Gene belegen kulturelle Integration und Elitenbildung
Schon unter der Leitung von Patrick Geary vom Institute for Advanced Study in Princeton (US-Bundesstaat New Jersey) wurde das Gräberfeld vor einigen Jahren untersucht. "Damals hat das so ausgesehen, als ob sowohl Leute eher nördlicher Herkunft als auch mediterraner Herkunft dort bestattet sind, die beiden Gruppen kulturell aber relativ deutlich unterschieden werden können", so Pohl: "Das hat uns eigentlich überrascht."
So habe man gesehen, dass die vermeintlichen Langobardenkrieger mit Schwertern und die Frauen mit den charakteristischen Gewandfibeln begraben wurden, während die vermeintlich römischen Verstorbenen ohne Beigaben beigesetzt wurden. Das wurde teils dahingehend interpretiert, dass die jeweilige Kultur anhand der Abstammung weitergegeben wurde. Im Rahmen der neuen Studie wurden nun zusätzlich zu den zuvor analysierten 24 Genomen aus Collegno weitere 28 Genome aufgeschlüsselt. "Jetzt sieht die Geschichte schon ganz anders aus", sagte Pohl.
Das Team um den "HistoGenes"-Projektleiter, dem u.a. auch Wissenschafter vom Max-Planck-Institut für Evolutionäre Anthropologie in Leipzig, von der ELTE-Universität in Budapest und aus Princeton angehörten, konnte nun die Verwandtschaftsverhältnisse über fünf Generationen hinweg genauer auflösen. Demnach bestand die "Gründersippe" der dortigen kleinen langobardischen Elite aus drei Familienlinien. Bei zwei davon stellte man eine überwiegende Abstammung von nördlich der Alpen fest. Der Begründer der dritten Familie jedoch "war ein Mann mediterraner Herkunft, der aber ganz nach langobardischer Art bestattet wurde", wie Pohl erklärte. Dieser "Römer" heiratete also eine Frau aus dem Norden und wurde Teil der einflussreichsten langobardischen Familie am Ort.

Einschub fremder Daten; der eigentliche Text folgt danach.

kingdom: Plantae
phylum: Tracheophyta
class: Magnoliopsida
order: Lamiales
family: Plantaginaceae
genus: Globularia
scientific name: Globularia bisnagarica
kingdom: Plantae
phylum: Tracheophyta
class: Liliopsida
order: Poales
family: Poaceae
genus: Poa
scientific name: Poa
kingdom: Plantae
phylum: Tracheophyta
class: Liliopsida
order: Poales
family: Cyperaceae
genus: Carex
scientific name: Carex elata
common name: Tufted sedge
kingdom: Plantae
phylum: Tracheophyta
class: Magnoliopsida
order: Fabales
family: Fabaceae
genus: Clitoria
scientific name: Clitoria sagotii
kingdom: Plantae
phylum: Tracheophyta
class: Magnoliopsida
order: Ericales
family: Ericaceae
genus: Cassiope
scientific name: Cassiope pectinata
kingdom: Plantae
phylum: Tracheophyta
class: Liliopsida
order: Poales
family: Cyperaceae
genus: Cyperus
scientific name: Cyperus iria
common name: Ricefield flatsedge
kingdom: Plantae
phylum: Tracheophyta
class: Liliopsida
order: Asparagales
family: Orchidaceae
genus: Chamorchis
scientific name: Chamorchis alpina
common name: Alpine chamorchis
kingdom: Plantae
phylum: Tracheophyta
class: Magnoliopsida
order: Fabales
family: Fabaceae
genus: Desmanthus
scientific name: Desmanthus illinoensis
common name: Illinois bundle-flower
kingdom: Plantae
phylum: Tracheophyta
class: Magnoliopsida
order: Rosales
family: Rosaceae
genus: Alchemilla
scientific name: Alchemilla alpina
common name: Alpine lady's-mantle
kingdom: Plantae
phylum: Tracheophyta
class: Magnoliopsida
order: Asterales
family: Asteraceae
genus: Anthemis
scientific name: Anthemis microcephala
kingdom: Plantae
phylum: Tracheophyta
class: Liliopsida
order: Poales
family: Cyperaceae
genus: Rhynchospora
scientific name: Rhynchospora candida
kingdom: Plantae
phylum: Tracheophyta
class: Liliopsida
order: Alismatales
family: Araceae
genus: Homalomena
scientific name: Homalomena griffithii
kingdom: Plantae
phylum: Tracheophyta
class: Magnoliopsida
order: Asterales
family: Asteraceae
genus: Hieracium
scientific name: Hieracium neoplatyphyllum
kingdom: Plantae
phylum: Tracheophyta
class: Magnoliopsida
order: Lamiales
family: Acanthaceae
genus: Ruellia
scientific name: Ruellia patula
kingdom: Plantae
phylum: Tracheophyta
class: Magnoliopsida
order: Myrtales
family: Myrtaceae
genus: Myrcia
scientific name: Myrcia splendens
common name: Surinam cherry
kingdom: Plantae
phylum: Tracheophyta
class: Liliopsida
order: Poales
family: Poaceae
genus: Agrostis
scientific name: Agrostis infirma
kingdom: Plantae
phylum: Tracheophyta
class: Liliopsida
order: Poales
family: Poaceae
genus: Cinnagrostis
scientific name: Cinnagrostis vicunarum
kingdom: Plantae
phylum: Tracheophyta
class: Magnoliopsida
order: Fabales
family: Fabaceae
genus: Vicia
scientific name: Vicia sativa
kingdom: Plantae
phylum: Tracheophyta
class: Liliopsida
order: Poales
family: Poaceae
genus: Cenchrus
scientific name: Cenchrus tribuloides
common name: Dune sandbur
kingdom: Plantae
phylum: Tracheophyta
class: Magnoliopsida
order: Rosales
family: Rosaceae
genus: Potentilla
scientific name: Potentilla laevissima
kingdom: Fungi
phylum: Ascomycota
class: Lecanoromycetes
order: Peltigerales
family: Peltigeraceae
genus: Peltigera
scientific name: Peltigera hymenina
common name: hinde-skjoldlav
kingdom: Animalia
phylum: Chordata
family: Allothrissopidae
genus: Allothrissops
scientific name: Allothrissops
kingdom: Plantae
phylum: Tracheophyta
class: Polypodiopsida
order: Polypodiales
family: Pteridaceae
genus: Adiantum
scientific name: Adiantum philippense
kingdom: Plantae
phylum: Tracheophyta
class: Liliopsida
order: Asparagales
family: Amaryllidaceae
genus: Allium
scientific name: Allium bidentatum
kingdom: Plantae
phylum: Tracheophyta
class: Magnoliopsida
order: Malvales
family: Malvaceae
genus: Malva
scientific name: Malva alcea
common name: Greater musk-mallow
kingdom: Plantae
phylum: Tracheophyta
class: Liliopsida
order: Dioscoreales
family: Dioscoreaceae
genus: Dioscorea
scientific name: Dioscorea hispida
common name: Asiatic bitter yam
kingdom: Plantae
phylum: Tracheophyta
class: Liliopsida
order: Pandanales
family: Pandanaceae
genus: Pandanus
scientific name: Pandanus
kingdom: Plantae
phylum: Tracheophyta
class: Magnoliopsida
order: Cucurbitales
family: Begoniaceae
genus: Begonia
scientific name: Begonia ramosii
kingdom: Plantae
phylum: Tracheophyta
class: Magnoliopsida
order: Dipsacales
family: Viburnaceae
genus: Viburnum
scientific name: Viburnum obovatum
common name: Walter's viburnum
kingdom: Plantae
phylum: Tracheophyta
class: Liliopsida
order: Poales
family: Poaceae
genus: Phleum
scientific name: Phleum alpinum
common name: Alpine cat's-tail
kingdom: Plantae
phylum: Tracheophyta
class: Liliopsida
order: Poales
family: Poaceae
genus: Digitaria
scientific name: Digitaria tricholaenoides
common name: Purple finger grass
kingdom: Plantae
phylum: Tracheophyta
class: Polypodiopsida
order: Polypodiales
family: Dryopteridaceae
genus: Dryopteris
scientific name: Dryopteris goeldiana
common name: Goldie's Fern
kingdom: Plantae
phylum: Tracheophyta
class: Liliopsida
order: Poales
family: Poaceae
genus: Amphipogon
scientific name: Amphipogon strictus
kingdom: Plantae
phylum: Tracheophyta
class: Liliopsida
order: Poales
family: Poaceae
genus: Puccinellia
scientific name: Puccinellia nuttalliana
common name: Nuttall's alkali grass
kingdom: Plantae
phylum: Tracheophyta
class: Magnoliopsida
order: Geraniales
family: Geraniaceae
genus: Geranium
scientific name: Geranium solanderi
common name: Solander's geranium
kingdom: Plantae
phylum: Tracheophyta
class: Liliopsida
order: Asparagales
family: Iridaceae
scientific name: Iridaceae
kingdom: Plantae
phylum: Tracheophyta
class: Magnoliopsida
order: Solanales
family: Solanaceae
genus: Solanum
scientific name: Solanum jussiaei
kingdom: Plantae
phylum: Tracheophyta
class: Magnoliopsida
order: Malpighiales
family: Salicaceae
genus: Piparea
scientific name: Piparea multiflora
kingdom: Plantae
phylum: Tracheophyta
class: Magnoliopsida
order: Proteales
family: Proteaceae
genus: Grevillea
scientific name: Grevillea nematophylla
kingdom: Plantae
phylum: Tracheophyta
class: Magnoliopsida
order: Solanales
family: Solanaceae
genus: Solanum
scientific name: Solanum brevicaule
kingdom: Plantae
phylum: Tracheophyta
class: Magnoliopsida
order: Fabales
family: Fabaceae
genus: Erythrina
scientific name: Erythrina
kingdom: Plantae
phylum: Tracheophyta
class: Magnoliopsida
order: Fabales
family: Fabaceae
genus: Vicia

Kulturelle Zugehörigkeit doch nicht so stark "genetisch-biologisch" bestimmt
Das bedeute also: Die kulturelle Zugehörigkeit war doch nicht so stark "genetisch-biologisch bestimmt", betonte der Wissenschafter. "Es sind also schon relativ bald nach dem Einzug der Langobarden auch Menschen römischer Herkunft in diesem Langobardenheer aufgestiegen und haben Prestige erlangt."